For JPMorgan Chase, legal costs continue to be a millstone.

After striking a series of big settlements, JPMorgan, the nation’s biggest bank reported fourth-quarter earnings on Tuesday that were weighed down by $1.1 billion in legal expenses. The earnings of $5.28 billion, 7.3 percent lower than a year earlier, amounted to $1.30 a share.

To settle a barrage of government legal actions over the last year, JPMorgan has agreed to penalties that now total $20 billion.

The legal costs shaved 27 cents a share from its earnings, the bank said (though there were other one-time gains and charges as well).

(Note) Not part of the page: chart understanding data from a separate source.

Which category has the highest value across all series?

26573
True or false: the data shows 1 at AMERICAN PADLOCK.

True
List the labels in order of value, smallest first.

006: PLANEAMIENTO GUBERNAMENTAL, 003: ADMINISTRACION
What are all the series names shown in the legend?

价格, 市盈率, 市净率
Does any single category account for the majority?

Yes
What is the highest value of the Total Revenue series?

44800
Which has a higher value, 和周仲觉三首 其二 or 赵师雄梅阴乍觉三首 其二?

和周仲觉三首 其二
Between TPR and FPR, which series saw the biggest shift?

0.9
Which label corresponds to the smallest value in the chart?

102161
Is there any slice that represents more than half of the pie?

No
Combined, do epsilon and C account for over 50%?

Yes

For JPMorgan shareholders, those expenses are a reminder of the bank’s troubled relationship with Washington last year.

In the fourth quarter alone, JPMorgan felt the effect of a $2 billion penalty for failing to alert authorities to Bernard L. Madoff’s huge Ponzi scheme, a $4.5 billion settlement with a group of investors over mortgage claims and a $13 billion agreement with the government over the bank’s sale of shaky mortgage securities in the years leading to the financial crisis.

“It was in the best interests of our company and shareholders for us to accept responsibility, resolve these issues and move forward,” Jamie Dimon, the bank’s chief executive, said in a statement on Tuesday.

Shareholders greeted the quarterly results with trepidation; the bank’s shares fell about 2 percent in premarket trading.

JPMorgan braced for its legal issues in the third quarter, when it set aside about $9.3 billion for legal payouts, leading to a loss for the three-month period. That legal tab was even larger than the bank’s $7.3 billion compensation expense for the quarter.

In the fourth quarter, JPMorgan set aside $800 million for legal payouts, a decline from the period a year earlier, when it set aside $1.2 billion for legal expenses.